Detection of man-made chemical triggers further water testing
April 18, 2013
Madison Water Utility is planning additional testing after traces of the chemical 1,4 dioxane were detected in four of the city's water wells. 1,4 dioxane is a man-made chemical that's often used as a stabilizer for the solvent trichloroethane.
"I was surprised and disappointed," says Joe Grande, water quality manager for the utility.
Last winter, Grande tested various wells for 28 separate chemical contaminants, including 1,4 dioxane. The EPA is requiring water utilities across the country to test for the chemicals. Madison's tests aren't required until 2015, but the water utility decided to conduct them early.
"We wanted to get ahead of the curve," Grande says, pointing out that the tests also revealed some good news. "We didn't find hormones - not in the production wells, not in any of the monitoring wells. There's also a group of perfluorinated compounds (PFCs). These are compounds that are anti-stick, anti-grease. We tested four wells and they weren't present in any of those wells."
None of the 28 substances are currently regulated by the EPA, but the agency has classified 1,4 dioxane as a probable carcinogen. According to the watchdog group Campaign for Safe Cosmetics, it's also been found in many shampoos and soaps.

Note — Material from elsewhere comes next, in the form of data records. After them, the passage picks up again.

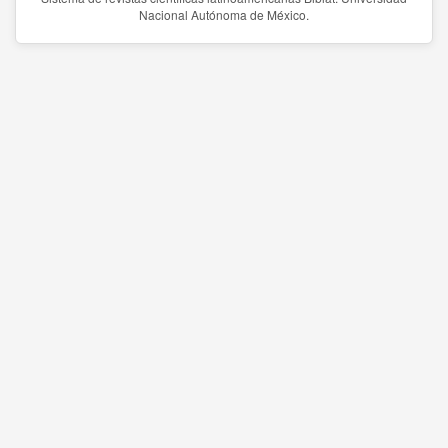
Nacional Autónoma de México.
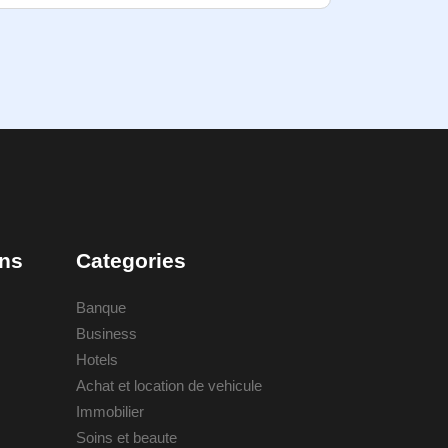
ons
Categories
Banque
Business
Hotels
Achat et location de vehicule
Immobilier
Soins et beaute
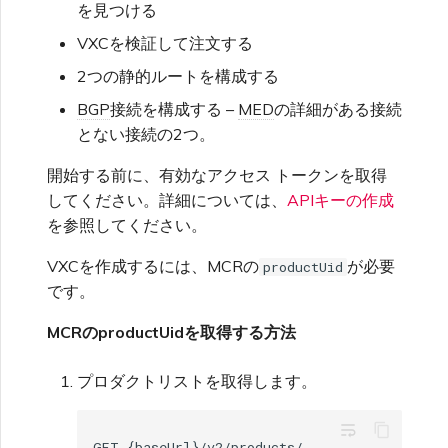
Palo Alto Networks
を見つける
イダー
ントの監視
VXC、メガポートインター
VXCを検証して注文する
Oracle Cloudインフラスト
ネット、IXの請求
MCRの終了
SAP HANAエンタープライ
ラクチャ
2つの静的ルートを構成する
Peplink FusionHub
ステージング環境でのテスト
メガポートサービスのロック
ズクラウド
BGP
接続を構成する –
MED
の詳細がある接続
顧客オンボーディング
OVHcloud
とない接続の2つ。
顧客のセキュリティ責任
Versa SD-WAN
メガポート承認書
開始する前に、有効なアクセス トークンを取得
Salesforce Express
してください。詳細については、
APIキーの作成
メガポートポータル認証FAQ
VMware SD-WAN
Connect
を参照してください。
VXCを作成するには、MCRの
が必要
productUid
X-Authトークン廃止FAQ
vNIC接続の種類
SAP
です。
MCRのproductUidを取得する方法
API廃止FAQ
MVE FAQ
VMwareクラウド
プロダクトリストを取得します。
シングルサインオン(SSO)の
機能と利用方法
Wasabi
wrap_text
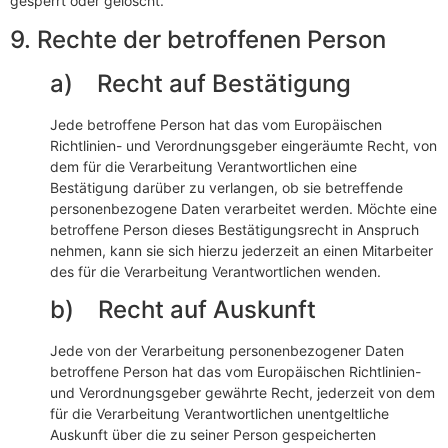
gesperrt oder gelöscht.
9. Rechte der betroffenen Person
a) Recht auf Bestätigung
Jede betroffene Person hat das vom Europäischen
Richtlinien- und Verordnungsgeber eingeräumte Recht, von
dem für die Verarbeitung Verantwortlichen eine
Bestätigung darüber zu verlangen, ob sie betreffende
personenbezogene Daten verarbeitet werden. Möchte eine
betroffene Person dieses Bestätigungsrecht in Anspruch
nehmen, kann sie sich hierzu jederzeit an einen Mitarbeiter
des für die Verarbeitung Verantwortlichen wenden.
b) Recht auf Auskunft
Jede von der Verarbeitung personenbezogener Daten
betroffene Person hat das vom Europäischen Richtlinien-
und Verordnungsgeber gewährte Recht, jederzeit von dem
für die Verarbeitung Verantwortlichen unentgeltliche
Auskunft über die zu seiner Person gespeicherten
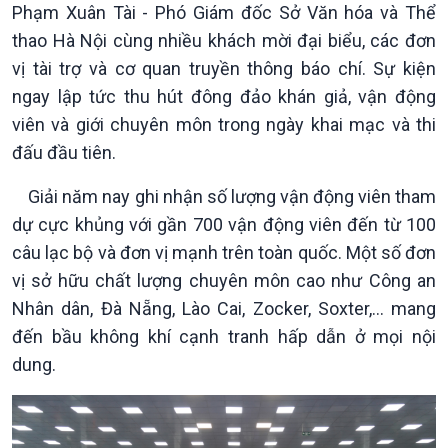
Phạm Xuân Tài - Phó Giám đốc Sở Văn hóa và Thể
thao Hà Nội cùng nhiều khách mời đại biểu, các đơn
vị tài trợ và cơ quan truyền thông báo chí. Sự kiện
ngay lập tức thu hút đông đảo khán giả, vận động
viên và giới chuyên môn trong ngày khai mạc và thi
đấu đầu tiên.
Chính trị
Thế giới
Giải năm nay ghi nhận số lượng vận động viên tham
Tin Chính trị
Tin thế giới
dự cực khủng với gần 700 vận động viên đến từ 100
Chính phủ với người dân
Vấn đề quốc tế
câu lạc bộ và đơn vị mạnh trên toàn quốc. Một số đơn
Quốc hội với cử tri
Hồ sơ sự kiện quốc tế
Xây dựng đảng
Thế giới & Việt Nam
vị sở hữu chất lượng chuyên môn cao như Công an
Đảng trong cuộc sống
Biên cương - Một dải vững
Nhân dân, Đà Nẵng, Lào Cai, Zocker, Soxter,… mang
Nhận diện sự thật
bền
đến bầu không khí cạnh tranh hấp dẫn ở mọi nội
Pháp luật và đời sống
dung.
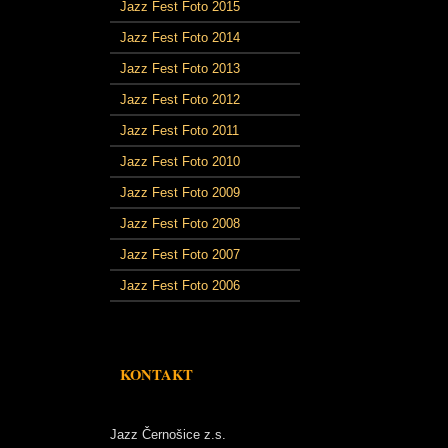
Jazz Fest Foto 2015
Jazz Fest Foto 2014
Jazz Fest Foto 2013
Jazz Fest Foto 2012
Jazz Fest Foto 2011
Jazz Fest Foto 2010
Jazz Fest Foto 2009
Jazz Fest Foto 2008
Jazz Fest Foto 2007
Jazz Fest Foto 2006
KONTAKT
Jazz Černošice z.s.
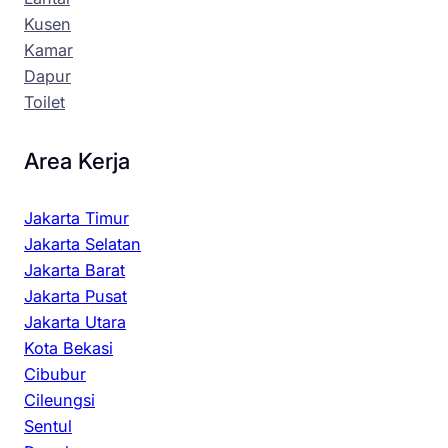
Kusen
Kamar
Dapur
Toilet
Area Kerja
Jakarta Timur
Jakarta Selatan
Jakarta Barat
Jakarta Pusat
Jakarta Utara
Kota Bekasi
Cibubur
Cileungsi
Sentul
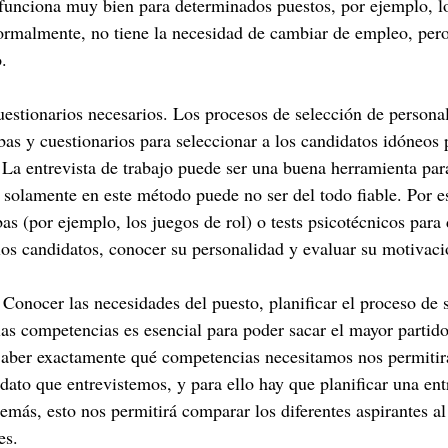
funciona muy bien para determinados puestos, por ejemplo, lo
ormalmente, no tiene la necesidad de cambiar de empleo, pero
.
cuestionarios necesarios. Los procesos de selección de persona
bas y cuestionarios para seleccionar a los candidatos idóneos 
. La entrevista de trabajo puede ser una buena herramienta par
e solamente en este método puede no ser del todo fiable. Por e
as (por ejemplo, los juegos de rol) o tests psicotécnicos para 
 los candidatos, conocer su personalidad y evaluar su motivaci
as competencias es esencial para poder sacar el mayor partido 
 Saber exactamente qué competencias necesitamos nos permitir
dato que entrevistemos, y para ello hay que planificar una ent
emás, esto nos permitirá comparar los diferentes aspirantes al
es.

Because there is no federal drinking water standard for 1,4 dioxane, a handful of states have created their own guidelines. The Office of Environmental Health Hazard Assessment reports that the states of Michigan, North Carolina, Connecticut, and Minnesota have set safety levels at 2 parts per billion (ppb), 7 ppb, 20 ppb, and 30 ppb respectively. The state of California has set an advisory action level of 3 ppb.
Madison Water Utility tests revealed trace amounts of 1,4 dioxane at the following levels:
• Well 9 (Spaanem Ave.): 0.12 ppb
• Well 11 (near east side Woodman's): 0.39 - 0.63 ppb
• Well 14 (University Ave. near Whitney Way): 0.29 ppb
• Well 15 (E. Washington near Lien Rd.): 0.17 ppb
Grande cautions that so far, there is no evidence to suggest that the low levels of 1,4 dioxane detected create any kind of significant health risk. Madison's water currently meets all Safe Drinking Water Act requirements and all federal and state drinking water standards.
"We as a utility are concerned that (1,4 dioxane) is present. We'll continue to monitor it," he says. "If we see any changes in the concentration, if we see significant increases…it's something that may warrant additional action."
The test results were discussed at a Water Quality Advisory Committee meeting on April 9th, which was open to the public. The committee decided to conduct further tests on all 22 wells as a precaution. Those results should be available by the fall.